- North Sweden in orange
- Country: Sweden

Area
- • Total: 309,934 km^{2} (119,666 sq mi)

Population (2024)
- • Total: 1,758,372
- • Density: 5.67338/km^{2} (14.6940/sq mi)
- NUTS code: SE3
- HDI (2022): 0.944 very high · 3rd (Upper Norrland)

= North Sweden =

North Sweden is a subdivision of Sweden as defined by the Nomenclature of Territorial Units for Statistics (NUTS). It is classified as a NUTS-1 statistical region of Sweden. It encompasses an area of 309934 km2, and is the second largest non-national sub-division in the NUTS classification after Mainland Finland. It incorporates seven counties across three national areas-North Middle Sweden, Middle Norrland and Upper Norrland.

== Sub-division ==
The country of Sweden is organized into eight national areas, which are the primary sub-divisions of the country. These are further divided into 21 regions. For statistical purposes, the Nomenclature of Territorial Units for Statistics (NUTS) organizes the country into three broader level sub-divisions based on cardinal directions. These are classified as a NUTS-1 statistical regions of Sweden, and incorporate various regions within it.

== Geography ==
North Sweden covers most of the land area of Sweden except the southern third of the country. It shares a long border with Norway on the west, and Finland along the rivers of Könkämäeno, Muonionjoki, and Tornionjoki to the north east. The three countries meet at the Three-Country Cairn. The region encompasses an area of 309934 km2, and is the second largest non-national sub-division in the NUTS classification after Mainland Finland. With parts of the territory located in the Arctic Circle, most of the area has a cold climate. It had a population of over 1.75 million in 2024.

=== Sub-divisions ===
It incorporates seven counties across three national areas-North Middle Sweden, Middle Norrland and Upper Norrland.

Sub-divisions
| County | Official name | Area | HASC | ISO | FIPS | NUTS | Capital | Area (km^{2}) | Area (mi^{2}) | Population (2024) |
| Värmland County | Värmland län | North Middle Sweden (Norra Mellansverige) | SE.VR | S | SW22 | SE311 | Karlstad | 19,388 | 7,486 | 273,489 |
| Dalarna County | Dalarna län | SE.KO | W | SW10 | SE312 | Falun | 30,404 | 11,739 | 275,711 |
| Gävleborg County | Gävleborgs län | SE.GV | X | SW03 | SE313 | Gävle | 19,756 | 7,628 | 275,653 |
| Västernorrland County | Västernorrlands län | Middle Norrland (Mellersta Norrland) | SE.VN | Y | SW24 | SE321 | Härnösand | 23,107 | 8,922 | 243,978 |
| Jämtland County | Jämtlands län | SE.JA | Z | SW07 | SE322 | Östersund | 54,100 | 20,888 | 127,020 |
| Västerbotten County | Västerbottens län | Upper Norrland (Övre Norrland) | SE.VB | AC | SW23 | SE331 | Umeå | 59,284 | 22,890 | 257,581 |
| Norrbotten County | Norrbottens län | SE.NB | BD | SW14 | SE332 | Luleå | 106,012 | 40,931 | 251,886 |

== Economy ==
While encompassing a large land area, North Sweden faces unique challenges as most of the area is cold.
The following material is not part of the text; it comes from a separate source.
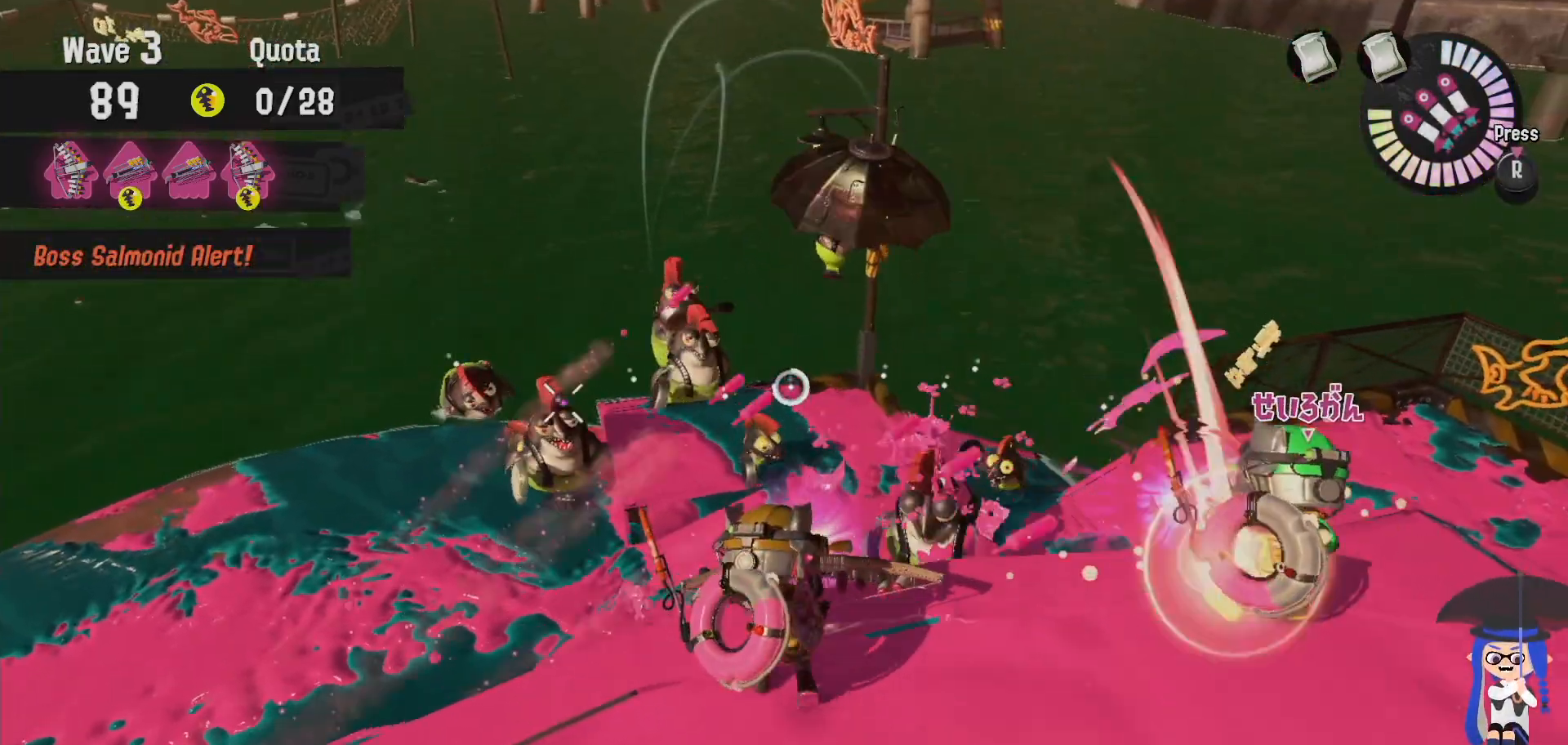
{"dt_ms": 500, "buttons": [], "left_stick": "down", "right_stick": "center", "events": [[33, "left_stick", "center"], [217, "left_stick", "down"]]}
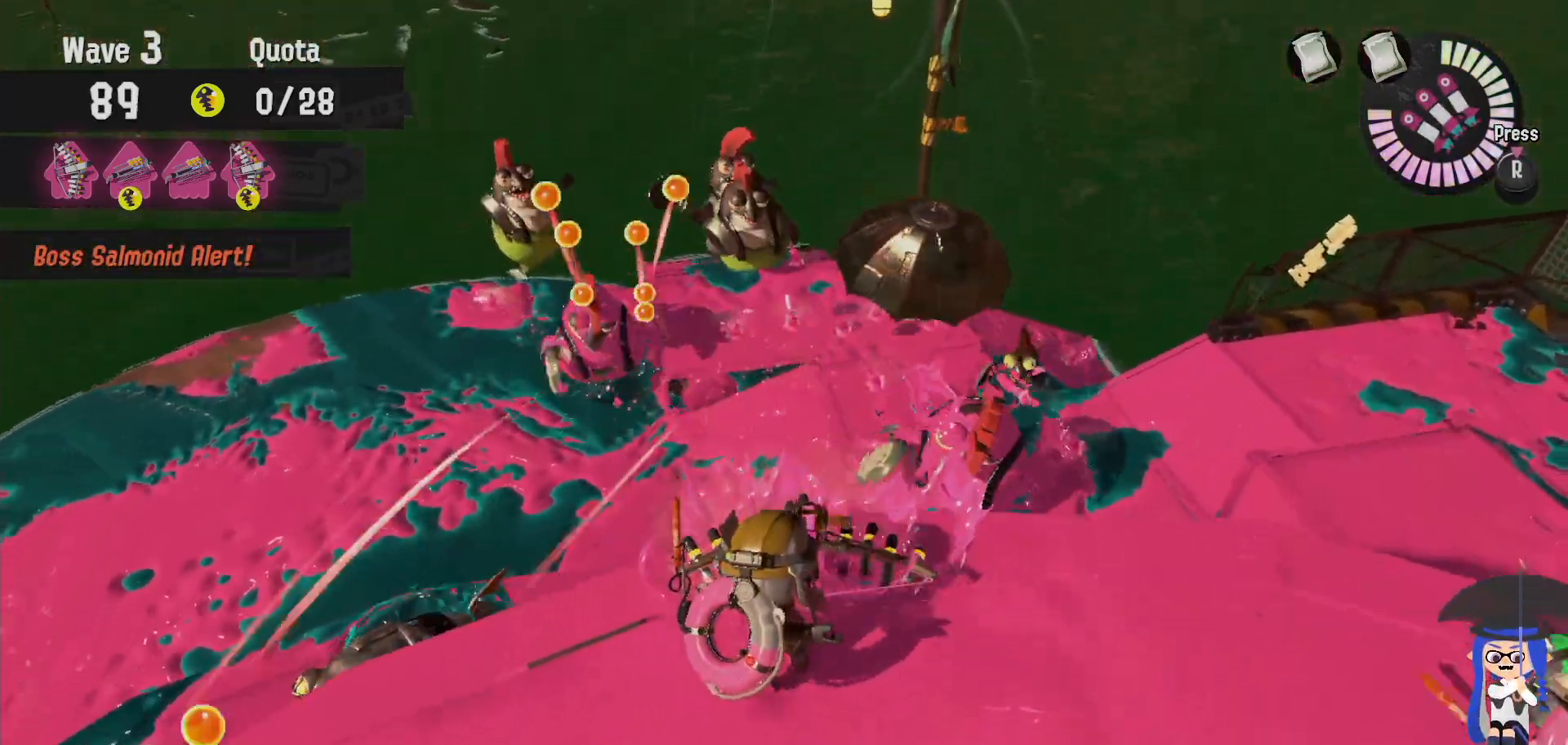
{"dt_ms": 500, "buttons": [], "left_stick": "up-left", "right_stick": "center", "events": [[117, "left_stick", "left"], [217, "left_stick", "up-left"]]}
The region is sparsely populated and has an ageing population. It has about nine percent of the country's population, and contributes to about nine percent of Sweden's GDP. Most of the population were dependent on natural resources, and engage in indigenous activities such as hunting, fishing, trapping, and herding. In the 21st century, with the development of technology and urbanization, there has been an increased impetus to tap the natural resources and develop tourism. The Government of Sweden has also been putting resources to increase the economic contribution of the region.